— EXERCISE BRIEF —
Please return all of the material exactly, with no line missing.

— DATA BELOW —
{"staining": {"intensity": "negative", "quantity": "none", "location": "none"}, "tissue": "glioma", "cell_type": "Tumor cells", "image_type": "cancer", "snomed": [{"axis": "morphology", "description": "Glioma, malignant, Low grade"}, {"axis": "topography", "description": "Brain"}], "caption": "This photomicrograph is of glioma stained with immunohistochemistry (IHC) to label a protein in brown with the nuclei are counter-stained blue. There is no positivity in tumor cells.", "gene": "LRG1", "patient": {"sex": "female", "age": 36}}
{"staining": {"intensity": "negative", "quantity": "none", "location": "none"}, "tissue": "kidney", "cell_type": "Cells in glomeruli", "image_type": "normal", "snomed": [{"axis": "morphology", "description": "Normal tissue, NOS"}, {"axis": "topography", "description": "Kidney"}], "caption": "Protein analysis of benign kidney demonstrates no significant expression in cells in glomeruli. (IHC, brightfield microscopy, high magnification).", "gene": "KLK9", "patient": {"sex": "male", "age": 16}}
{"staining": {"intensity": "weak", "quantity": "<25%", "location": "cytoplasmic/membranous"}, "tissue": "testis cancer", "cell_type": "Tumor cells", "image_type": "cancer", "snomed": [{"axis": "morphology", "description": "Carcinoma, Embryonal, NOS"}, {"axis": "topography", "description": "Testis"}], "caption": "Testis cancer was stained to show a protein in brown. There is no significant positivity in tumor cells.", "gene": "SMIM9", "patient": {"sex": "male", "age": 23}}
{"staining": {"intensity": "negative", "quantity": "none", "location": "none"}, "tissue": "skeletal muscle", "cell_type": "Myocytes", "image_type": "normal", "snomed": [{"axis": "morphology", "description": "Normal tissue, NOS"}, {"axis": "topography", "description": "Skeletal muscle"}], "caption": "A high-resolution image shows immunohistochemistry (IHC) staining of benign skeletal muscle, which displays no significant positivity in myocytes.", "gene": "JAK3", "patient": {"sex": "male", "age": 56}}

— YOUR SOLUTION —
{"staining": {"intensity": "negative", "quantity": "none", "location": "none"}, "tissue": "glioma", "cell_type": "Tumor cells", "image_type": "cancer", "snomed": [{"axis": "morphology", "description": "Glioma, malignant, Low grade"}, {"axis": "topography", "description": "Brain"}], "caption": "This photomicrograph is of glioma stained with immunohistochemistry (IHC) to label a protein in brown with the nuclei are counter-stained blue. There is no positivity in tumor cells.", "gene": "LRG1", "patient": {"sex": "female", "age": 36}}
{"staining": {"intensity": "negative", "quantity": "none", "location": "none"}, "tissue": "kidney", "cell_type": "Cells in glomeruli", "image_type": "normal", "snomed": [{"axis": "morphology", "description": "Normal tissue, NOS"}, {"axis": "topography", "description": "Kidney"}], "caption": "Protein analysis of benign kidney demonstrates no significant expression in cells in glomeruli. (IHC, brightfield microscopy, high magnification).", "gene": "KLK9", "patient": {"sex": "male", "age": 16}}
{"staining": {"intensity": "weak", "quantity": "<25%", "location": "cytoplasmic/membranous"}, "tissue": "testis cancer", "cell_type": "Tumor cells", "image_type": "cancer", "snomed": [{"axis": "morphology", "description": "Carcinoma, Embryonal, NOS"}, {"axis": "topography", "description": "Testis"}], "caption": "Testis cancer was stained to show a protein in brown. There is no significant positivity in tumor cells.", "gene": "SMIM9", "patient": {"sex": "male", "age": 23}}
{"staining": {"intensity": "negative", "quantity": "none", "location": "none"}, "tissue": "skeletal muscle", "cell_type": "Myocytes", "image_type": "normal", "snomed": [{"axis": "morphology", "description": "Normal tissue, NOS"}, {"axis": "topography", "description": "Skeletal muscle"}], "caption": "A high-resolution image shows immunohistochemistry (IHC) staining of benign skeletal muscle, which displays no significant positivity in myocytes.", "gene": "JAK3", "patient": {"sex": "male", "age": 56}}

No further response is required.